How we got here and what comes next
The rule is the product of a rulemaking process that began in February when the CFTC withdrew its 2024 proposal and relaunched with an ANPRM on March 16 drawing over 3,500 comments. Under Executive Order 14215, the CFTC submitted the rule to OIRA for review, required of independent agencies under the Trump administration. It cleared that review on June 5 as “Consistent with Change” with an Economically Significant designation, meaning projected annual economic effects of $200 million or more.
The stakes of the gaming definition are high, with more than a dozen active court cases hinging partially on that aspect of the statute. DeFi Rate’s volume data shows sports running at 84–85% of Kalshi’s weekly notional volume in recent weeks. With the World Cup group stage about to kick off, that percentage has the potential to push into the low-90s over the next two months.

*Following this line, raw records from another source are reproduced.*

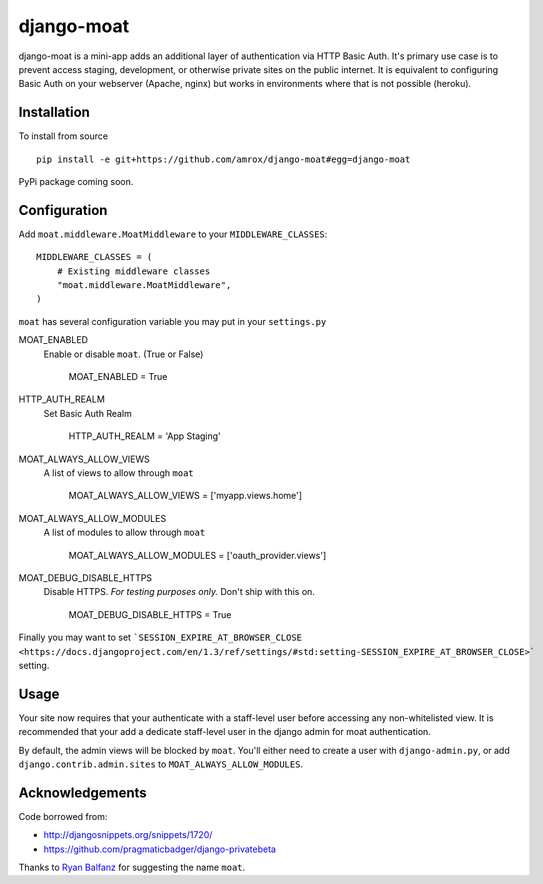 ===========
django-moat
===========

django-moat is a mini-app adds an additional layer of authentication via HTTP
Basic Auth. It's primary use case is to prevent access staging, development, or
otherwise private sites on the public internet. It is equivalent to configuring
Basic Auth on your webserver (Apache, nginx) but works in environments where
that is not possible (heroku).

Installation
------------

To install from source ::

    pip install -e git+https://github.com/amrox/django-moat#egg=django-moat

PyPi package coming soon.


Configuration
-------------

Add ``moat.middleware.MoatMiddleware`` to your ``MIDDLEWARE_CLASSES``::

    MIDDLEWARE_CLASSES = (
        # Existing middleware classes
        "moat.middleware.MoatMiddleware",
    )

``moat`` has several configuration variable you may put in your ``settings.py``

MOAT_ENABLED
    Enable or disable ``moat``. (True or False)
    
        MOAT_ENABLED = True

HTTP_AUTH_REALM 
    Set Basic Auth Realm
    
        HTTP_AUTH_REALM = 'App Staging'

MOAT_ALWAYS_ALLOW_VIEWS
    A list of views to allow through ``moat``

        MOAT_ALWAYS_ALLOW_VIEWS = ['myapp.views.home']
    
MOAT_ALWAYS_ALLOW_MODULES 
    A list of modules to allow through ``moat``

        MOAT_ALWAYS_ALLOW_MODULES = ['oauth_provider.views']

MOAT_DEBUG_DISABLE_HTTPS
    Disable HTTPS. *For testing purposes only.* Don't ship with this on.
        
        MOAT_DEBUG_DISABLE_HTTPS = True


Finally you may want to set ```SESSION_EXPIRE_AT_BROWSER_CLOSE <https://docs.djangoproject.com/en/1.3/ref/settings/#std:setting-SESSION_EXPIRE_AT_BROWSER_CLOSE>``` setting.

Usage
-----

Your site now requires that your authenticate with a staff-level user before
accessing any non-whitelisted view. It is recommended that your add a dedicate
staff-level user in the django admin for moat authentication.

By default, the admin views will be blocked by ``moat``. You'll either need to
create a user with ``django-admin.py``, or add ``django.contrib.admin.sites``
to ``MOAT_ALWAYS_ALLOW_MODULES``.

Acknowledgements
----------------

Code borrowed from:

- http://djangosnippets.org/snippets/1720/
- https://github.com/pragmaticbadger/django-privatebeta

Thanks to `Ryan Balfanz <http://ryanbalfanz.net/>`_ for suggesting the name ``moat``.
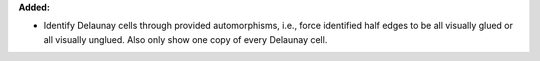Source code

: **Added:**

* Identify Delaunay cells through provided automorphisms, i.e., force
  identified half edges to be all visually glued or all visually unglued. Also
  only show one copy of every Delaunay cell.
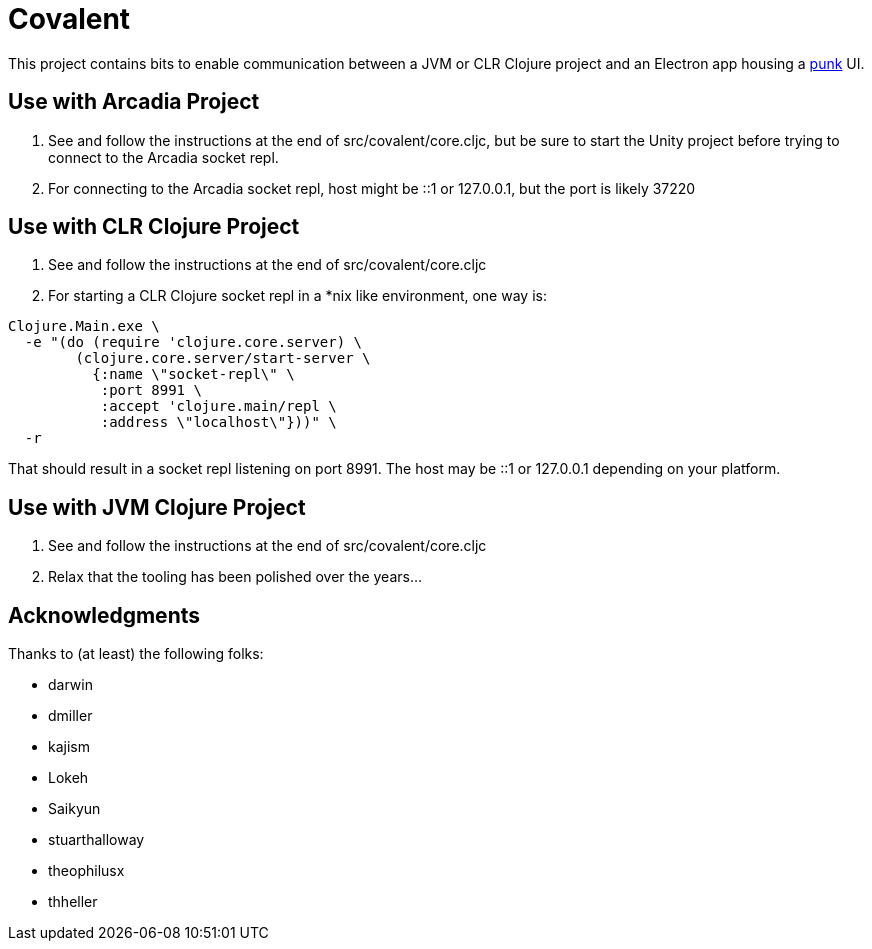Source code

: = Covalent

This project contains bits to enable communication between a JVM or CLR Clojure project and an Electron app housing a https://github.com/Lokeh/punk[punk] UI.

== Use with Arcadia Project

1. See and follow the instructions at the end of src/covalent/core.cljc, but be sure to start the Unity project before trying to connect to the Arcadia socket repl.

2. For connecting to the Arcadia socket repl, host might be ::1 or 127.0.0.1, but the port is likely 37220

== Use with CLR Clojure Project

1. See and follow the instructions at the end of src/covalent/core.cljc

2. For starting a CLR Clojure socket repl in a *nix like environment, one way is:

```
Clojure.Main.exe \
  -e "(do (require 'clojure.core.server) \
        (clojure.core.server/start-server \
          {:name \"socket-repl\" \
           :port 8991 \
           :accept 'clojure.main/repl \
           :address \"localhost\"}))" \
  -r
```

That should result in a socket repl listening on port 8991.  The host may be ::1 or 127.0.0.1 depending on your platform.

== Use with JVM Clojure Project

1. See and follow the instructions at the end of src/covalent/core.cljc

2. Relax that the tooling has been polished over the years...

== Acknowledgments

Thanks to (at least) the following folks:

* darwin
* dmiller
* kajism
* Lokeh
* Saikyun
* stuarthalloway
* theophilusx
* thheller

The comment period runs 45 days from Federal Register publication. After that, Selig must review submissions, hold a vote, and publish a final rule, with the rule taking effect 60 days after that. A bipartisan letter from House lawmakers who oversee the CFTC has asked President Trump to fill the commission, arguing the public and markets “will be best served by a full five-member commission” and that a full slate would produce “more durable rules.” Senator Warren, in a letter to Selig filed June 8, went further, citing the Polymarket approval, the Gemini enforcement reversal, and staff departures as “concerning signs of a CFTC beholden to political pressures” and requesting a record of communications between the CFTC and prediction market firms by June 18.